Josh Gilbert, an eToro market analyst, supports Khullar’s perspective, suggesting that the expected Federal Reserve rate cuts could benefit crypto assets. “Crypto assets have sold off, but many investors will see an opportunity. We see Federal Reserve rate cuts, which are now likely to come sharper than expected, as hugely positive for crypto assets,” Gilbert told Coindesk.

Despite the recent volatility, crypto continues to make strides toward mainstream acceptance. Notably, Morgan Stanley will allow its advisors to offer Bitcoin ETFs starting Wednesday.

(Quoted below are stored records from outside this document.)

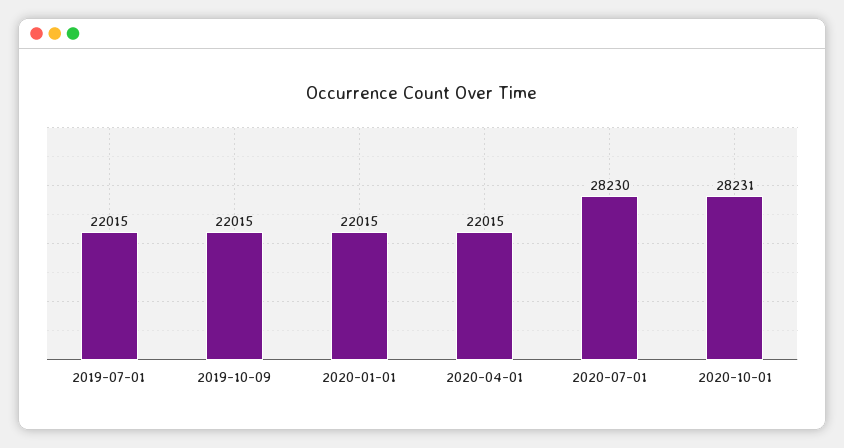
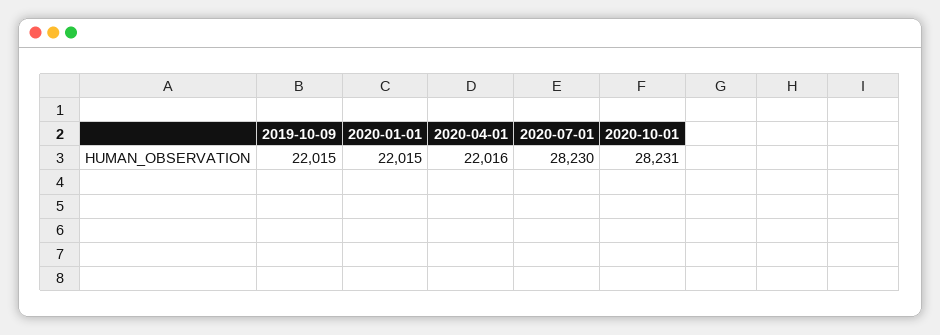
  {
-   "2019-07-01": 22015,
    "2019-10-09": 22015,
    "2020-01-01": 22015,
-   "2020-04-01": 22015,
+   "2020-04-01": 22016,
    "2020-07-01": 28230,
    "2020-10-01": 28231
  }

This follows more than half a year after the introduction of the first Bitcoin ETF. The investment bank will enable over 15,000 of its financial advisors to sell BlackRock’s IBIT and Fidelity’s FBTC. This move is seen as a significant step toward the “mainstreamization” of crypto, given the lengthy regulatory and company processes in major investment banks.

The recent crypto market downturn highlights its volatility and the broader economic concerns affecting all risk assets. While some analysts see the current situation as a temporary sell-off and a buying opportunity, others caution against the speculative nature of crypto. As the market evolves, its role as a mainstream alternative asset continues to grow, marked by increasing institutional acceptance and new investment opportunities.